◆ TASK PROMPT ◆
The full set of entries below, restated word for word and stripped of images, is the expected result.

◆ INPUT RECORDS ◆
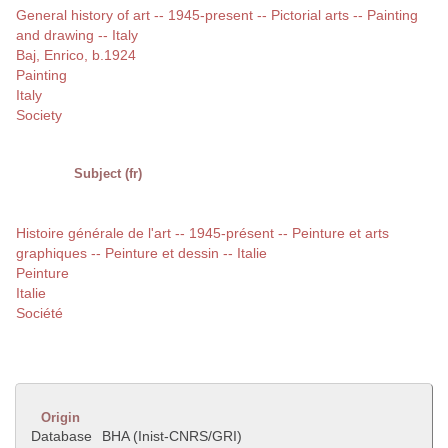
General history of art -- 1945-present -- Pictorial arts -- Painting
and drawing -- Italy
Baj, Enrico, b.1924
Painting
Italy
Society
Subject (fr)
Histoire générale de l'art -- 1945-présent -- Peinture et arts
graphiques -- Peinture et dessin -- Italie
Peinture
Italie
Société
Origin
Database
BHA (Inist-CNRS/GRI)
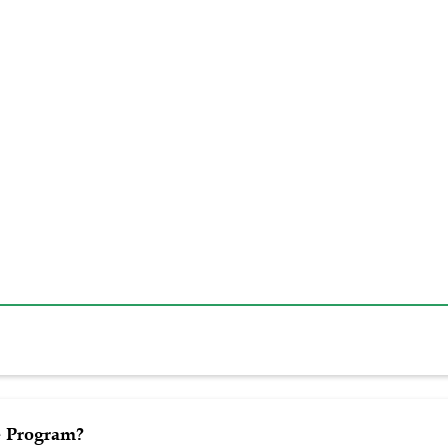
 Program?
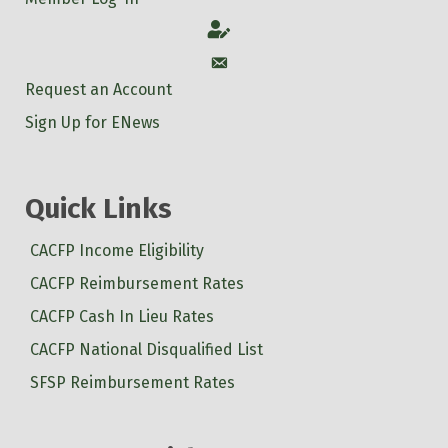
Account
Account
Request an Account
Sign Up for ENews
Quick Links
CACFP Income Eligibility
CACFP Reimbursement Rates
CACFP Cash In Lieu Rates
CACFP National Disqualified List
SFSP Reimbursement Rates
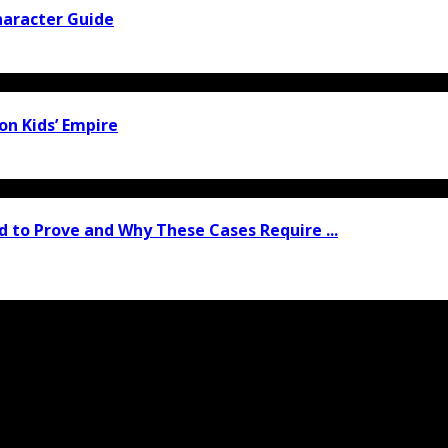
haracter Guide
ion Kids’ Empire
 to Prove and Why These Cases Require ...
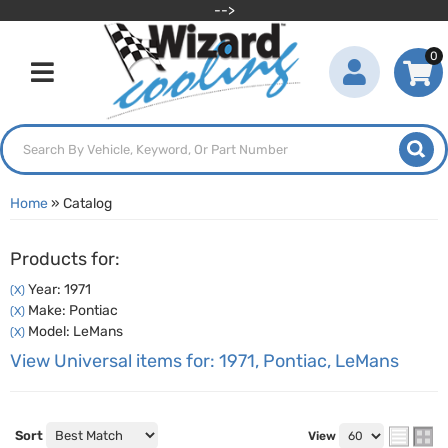
-->
0
Toggle navigation
Home
»
Catalog
Products for:
Year: 1971
(X)
Make: Pontiac
(X)
Model: LeMans
(X)
View Universal items for:
1971
,
Pontiac
,
LeMans
Sort
View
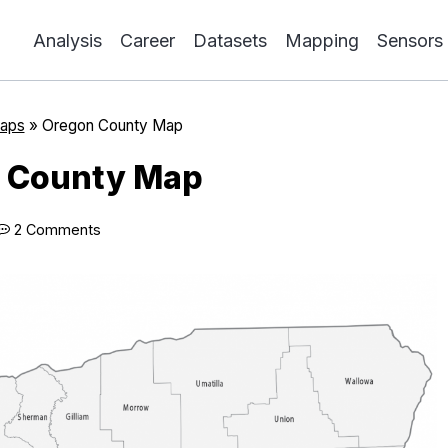
Analysis
Career
Datasets
Mapping
Sensors
aps
»
Oregon County Map
 County Map
2 Comments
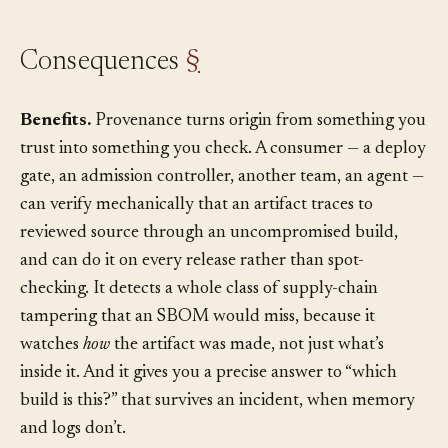
Consequences
§
Benefits.
Provenance turns origin from something you
trust into something you check. A consumer — a deploy
gate, an admission controller, another team, an agent —
can verify mechanically that an artifact traces to
reviewed source through an uncompromised build,
and can do it on every release rather than spot-
checking. It detects a whole class of supply-chain
tampering that an SBOM would miss, because it
watches
how
the artifact was made, not just what’s
inside it. And it gives you a precise answer to “which
build is this?” that survives an incident, when memory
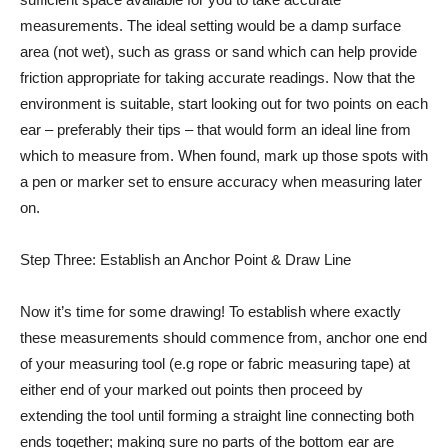
measurements. The ideal setting would be a damp surface
area (not wet), such as grass or sand which can help provide
friction appropriate for taking accurate readings. Now that the
environment is suitable, start looking out for two points on each
ear – preferably their tips – that would form an ideal line from
which to measure from. When found, mark up those spots with
a pen or marker set to ensure accuracy when measuring later
on.
Step Three: Establish an Anchor Point & Draw Line
Now it’s time for some drawing! To establish where exactly
these measurements should commence from, anchor one end
of your measuring tool (e.g rope or fabric measuring tape) at
either end of your marked out points then proceed by
extending the tool until forming a straight line connecting both
ends together; making sure no parts of the bottom ear are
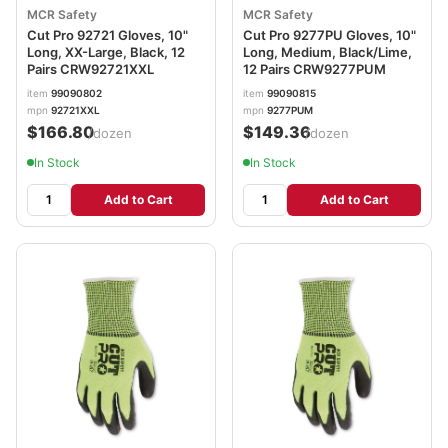
MCR Safety
MCR Safety
Cut Pro 92721 Gloves, 10"
Cut Pro 9277PU Gloves, 10"
Long, XX-Large, Black, 12
Long, Medium, Black/Lime,
Pairs CRW92721XXL
12 Pairs CRW9277PUM
item
99090802
item
99090815
mpn
92721XXL
mpn
9277PUM
$166.80
$149.36
/dozen
/dozen
In Stock
In Stock
Add to Cart
Add to Cart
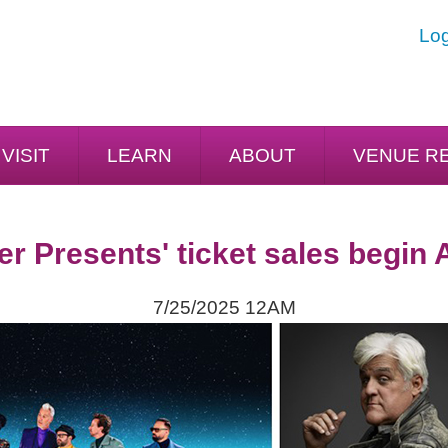
Log
VISIT
LEARN
ABOUT
VENUE R
er Presents' ticket sales begin 
7/25/2025 12AM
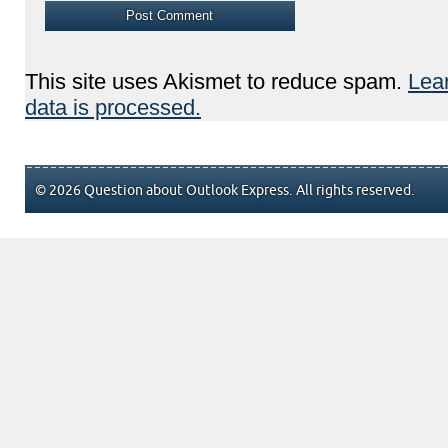
This site uses Akismet to reduce spam.
Lea
data is processed.
© 2026 Question about Outlook Express. All rights reserved.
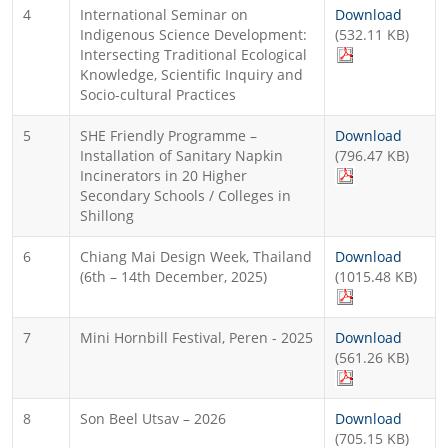
4
International Seminar on
Download
Indigenous Science Development:
(532.11 KB)
Intersecting Traditional Ecological
Knowledge, Scientific Inquiry and
Socio-cultural Practices
5
SHE Friendly Programme –
Download
Installation of Sanitary Napkin
(796.47 KB)
Incinerators in 20 Higher
Secondary Schools / Colleges in
Shillong
6
Chiang Mai Design Week, Thailand
Download
(6th – 14th December, 2025)
(1015.48 KB)
7
Mini Hornbill Festival, Peren - 2025
Download
(561.26 KB)
8
Son Beel Utsav – 2026
Download
(705.15 KB)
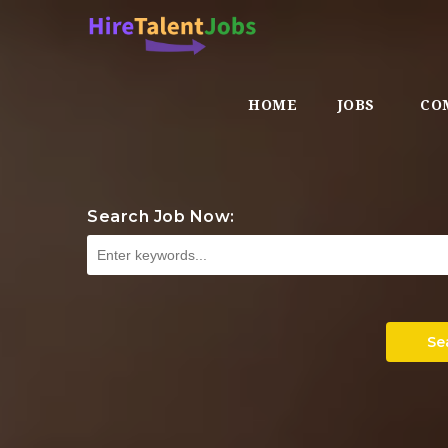
HOME
JOBS
CO
Search Job Now:
Se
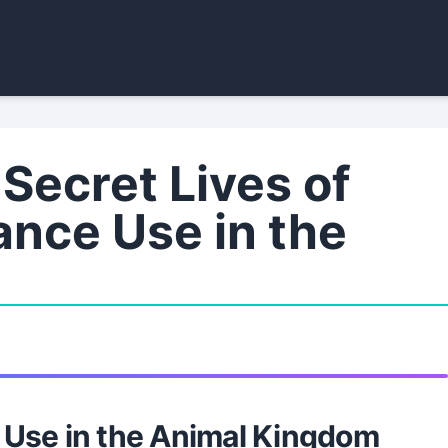
Secret Lives of
ance Use in the
 Use in the Animal Kingdom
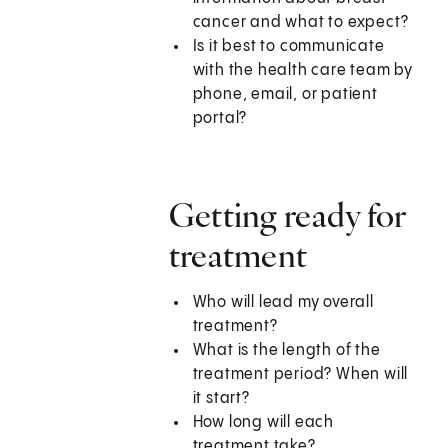
cancer and what to expect?
Is it best to communicate
with the health care team by
phone, email, or patient
portal?
Getting ready for
treatment
Who will lead my overall
treatment?
What is the length of the
treatment period? When will
it start?
How long will each
treatment take?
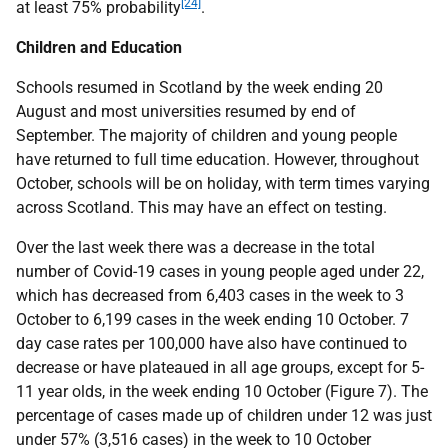
[24]
at least 75% probability
.
Children and Education
Schools resumed in Scotland by the week ending 20
August and most universities resumed by end of
September. The majority of children and young people
have returned to full time education. However, throughout
October, schools will be on holiday, with term times varying
across Scotland. This may have an effect on testing.
Over the last week there was a decrease in the total
number of Covid-19 cases in young people aged under 22,
which has decreased from 6,403 cases in the week to 3
October to 6,199 cases in the week ending 10 October. 7
day case rates per 100,000 have also have continued to
decrease or have plateaued in all age groups, except for 5-
11 year olds, in the week ending 10 October (Figure 7). The
percentage of cases made up of children under 12 was just
under 57% (3,516 cases) in the week to 10 October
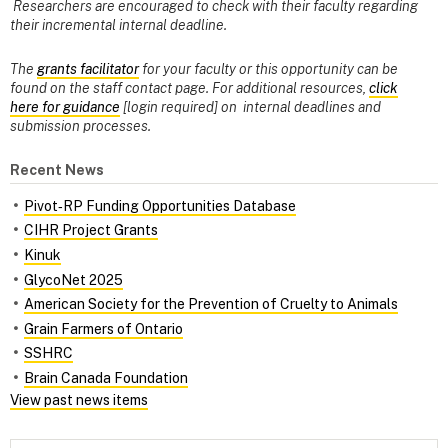
Researchers are encouraged to check with their faculty regarding
their incremental internal deadline.
The
grants facilitator
for your faculty or this opportunity can be
found on the staff contact page. For additional resources,
click
here for guidance
[login required] on internal deadlines and
submission processes.
Recent News
Pivot‑RP Funding Opportunities Database
CIHR Project Grants
Kinuk
GlycoNet 2025
American Society for the Prevention of Cruelty to Animals
Grain Farmers of Ontario
SSHRC
Brain Canada Foundation
View past news items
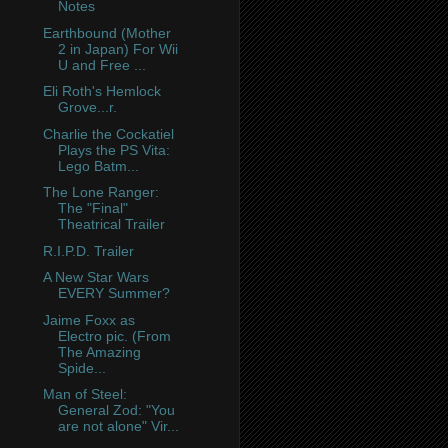
Notes
Earthbound (Mother
2 in Japan) For Wii
U and Free ...
Eli Roth's Hemlock
Grove...r.
Charlie the Cockatiel
Plays the PS Vita:
Lego Batm...
The Lone Ranger:
The "Final"
Theatrical Trailer
R.I.P.D. Trailer
A New Star Wars
EVERY Summer?
Jaime Foxx as
Electro pic. (From
The Amazing
Spide...
Man of Steel:
General Zod: "You
are not alone" Vir...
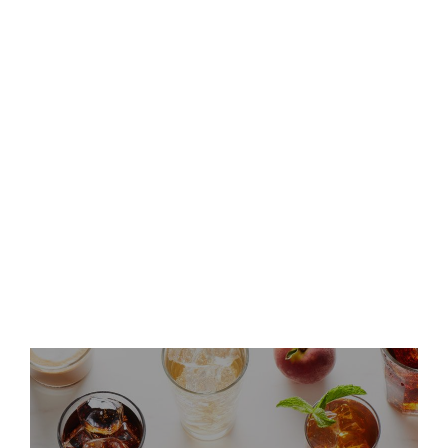
Keurig Dr Pepper to Report
Second Quarter 2026 Results
and Host Conference Call
Keurig Dr Pepper Announces
Leadership Updates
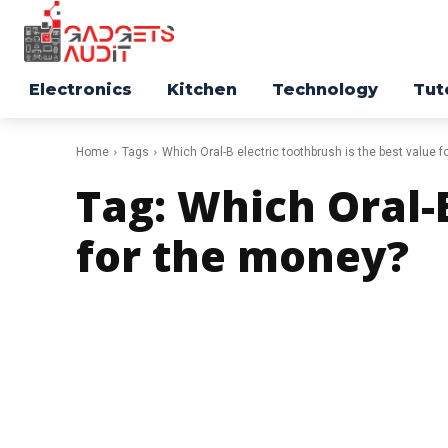
Electronics
Kitchen
Technology
Tut
Home
Tags
Which Oral-B electric toothbrush is the best value 
Tag:
Which Oral-B
for the money?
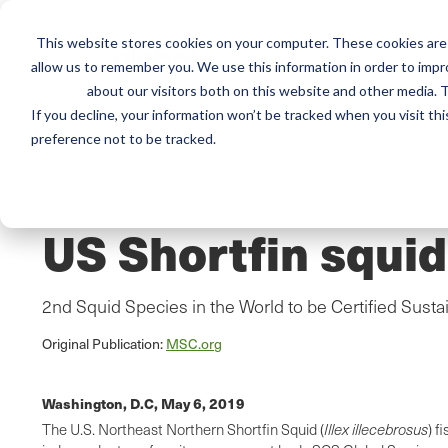
This website stores cookies on your computer. These cookies are 
Mai
Services
Train
allow us to remember you. We use this information in order to imp
about our visitors both on this website and other media. T
men
If you decline, your information won’t be tracked when you visit th
preference not to be tracked.
Home
/
Resources
/
Newsroom
NEWS ABOUT SCS GLOBAL SERVICES
US Shortfin squid
2nd Squid Species in the World to be Certified Susta
Original Publication:
MSC.org
Washington, D.C,
May 6, 2019
The U.S. Northeast Northern Shortfin Squid (
Illex
illecebrosus
) f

◆ OUTPUT OF THE TASK ◆
General history of art -- 1945-present -- Pictorial arts -- Painting
and drawing -- Italy
Baj, Enrico, b.1924
Painting
Italy
Society
Subject (fr)
Histoire générale de l'art -- 1945-présent -- Peinture et arts
graphiques -- Peinture et dessin -- Italie
Peinture
Italie
Société
Origin
Database
BHA (Inist-CNRS/GRI)
 Program?
Account
Account
Request an Account
Sign Up for ENews
Quick Links
CACFP Income Eligibility
CACFP Reimbursement Rates
CACFP Cash In Lieu Rates
CACFP National Disqualified List
SFSP Reimbursement Rates
haracter Guide
ion Kids’ Empire
 to Prove and Why These Cases Require ...
-->
0
Toggle navigation
Home
»
Catalog
Products for:
Year: 1971
(X)
Make: Pontiac
(X)
Model: LeMans
(X)
View Universal items for:
1971
,
Pontiac
,
LeMans
Sort
View
Analysis
Career
Datasets
Mapping
Sensors
aps
»
Oregon County Map
 County Map
2 Comments
Consequences
§
Benefits.
Provenance turns origin from something you
trust into something you check. A consumer — a deploy
gate, an admission controller, another team, an agent —
can verify mechanically that an artifact traces to
reviewed source through an uncompromised build,
and can do it on every release rather than spot-
checking. It detects a whole class of supply-chain
tampering that an SBOM would miss, because it
watches
how
the artifact was made, not just what’s
inside it. And it gives you a precise answer to “which
build is this?” that survives an incident, when memory
measurements. The ideal setting would be a damp surface
area (not wet), such as grass or sand which can help provide
friction appropriate for taking accurate readings. Now that the
environment is suitable, start looking out for two points on each
ear – preferably their tips – that would form an ideal line from
which to measure from. When found, mark up those spots with
a pen or marker set to ensure accuracy when measuring later
on.
Step Three: Establish an Anchor Point & Draw Line
Now it’s time for some drawing! To establish where exactly
these measurements should commence from, anchor one end
of your measuring tool (e.g rope or fabric measuring tape) at
either end of your marked out points then proceed by
extending the tool until forming a straight line connecting both
ends together; making sure no parts of the bottom ear are
MCR Safety
MCR Safety
Cut Pro 92721 Gloves, 10"
Cut Pro 9277PU Gloves, 10"
Long, XX-Large, Black, 12
Long, Medium, Black/Lime,
Pairs CRW92721XXL
12 Pairs CRW9277PUM
item
99090802
item
99090815
mpn
92721XXL
mpn
9277PUM
$166.80
$149.36
/dozen
/dozen
In Stock
In Stock
Add to Cart
Add to Cart
Log
VISIT
LEARN
ABOUT
VENUE R
er Presents' ticket sales begin 
7/25/2025 12AM
This site uses Akismet to reduce spam.
Lea
data is processed.
© 2026 Question about Outlook Express. All rights reserved.
4
International Seminar on
Download
Indigenous Science Development:
(532.11 KB)
Intersecting Traditional Ecological
Knowledge, Scientific Inquiry and
Socio-cultural Practices
5
SHE Friendly Programme –
Download
Installation of Sanitary Napkin
(796.47 KB)
Incinerators in 20 Higher
Secondary Schools / Colleges in
Shillong
6
Chiang Mai Design Week, Thailand
Download
(6th – 14th December, 2025)
(1015.48 KB)
7
Mini Hornbill Festival, Peren - 2025
Download
(561.26 KB)
8
Son Beel Utsav – 2026
Download
(705.15 KB)
HOME
JOBS
CO
Search Job Now:
Se
Secret Lives of
ance Use in the
 Use in the Animal Kingdom
cancer and what to expect?
Is it best to communicate
with the health care team by
phone, email, or patient
portal?
Getting ready for
treatment
Who will lead my overall
treatment?
What is the length of the
treatment period? When will
it start?
How long will each
treatment take?
[24]
at least 75% probability
.
Children and Education
Schools resumed in Scotland by the week ending 20
August and most universities resumed by end of
September. The majority of children and young people
have returned to full time education. However, throughout
October, schools will be on holiday, with term times varying
across Scotland. This may have an effect on testing.
Over the last week there was a decrease in the total
number of Covid-19 cases in young people aged under 22,
which has decreased from 6,403 cases in the week to 3
October to 6,199 cases in the week ending 10 October. 7
day case rates per 100,000 have also have continued to
decrease or have plateaued in all age groups, except for 5-
11 year olds, in the week ending 10 October (Figure 7). The
percentage of cases made up of children under 12 was just
under 57% (3,516 cases) in the week to 10 October
Researchers are encouraged to check with their faculty regarding
their incremental internal deadline.
The
grants facilitator
for your faculty or this opportunity can be
found on the staff contact page. For additional resources,
click
here for guidance
[login required] on internal deadlines and
submission processes.
Recent News
Pivot‑RP Funding Opportunities Database
CIHR Project Grants
Kinuk
GlycoNet 2025
American Society for the Prevention of Cruelty to Animals
Grain Farmers of Ontario
SSHRC
Brain Canada Foundation
View past news items
Notes
Earthbound (Mother
2 in Japan) For Wii
U and Free ...
Eli Roth's Hemlock
Grove...r.
Charlie the Cockatiel
Plays the PS Vita:
Lego Batm...
The Lone Ranger:
The "Final"
Theatrical Trailer
R.I.P.D. Trailer
A New Star Wars
EVERY Summer?
Jaime Foxx as
Electro pic. (From
The Amazing
Spide...
Man of Steel:
General Zod: "You
are not alone" Vir...
Keurig Dr Pepper to Report
Second Quarter 2026 Results
and Host Conference Call
Keurig Dr Pepper Announces
Leadership Updates
Electronics
Kitchen
Technology
Tut
Home
Tags
Which Oral-B electric toothbrush is the best value 
Tag:
Which Oral-B
for the money?
This website stores cookies on your computer. These cookies are 
Mai
Services
Train
allow us to remember you. We use this information in order to imp
about our visitors both on this website and other media. T
men
If you decline, your information won’t be tracked when you visit th
preference not to be tracked.
Home
/
Resources
/
Newsroom
NEWS ABOUT SCS GLOBAL SERVICES
US Shortfin squid
2nd Squid Species in the World to be Certified Susta
Original Publication:
MSC.org
Washington, D.C,
May 6, 2019
The U.S. Northeast Northern Shortfin Squid (
Illex
illecebrosus
) f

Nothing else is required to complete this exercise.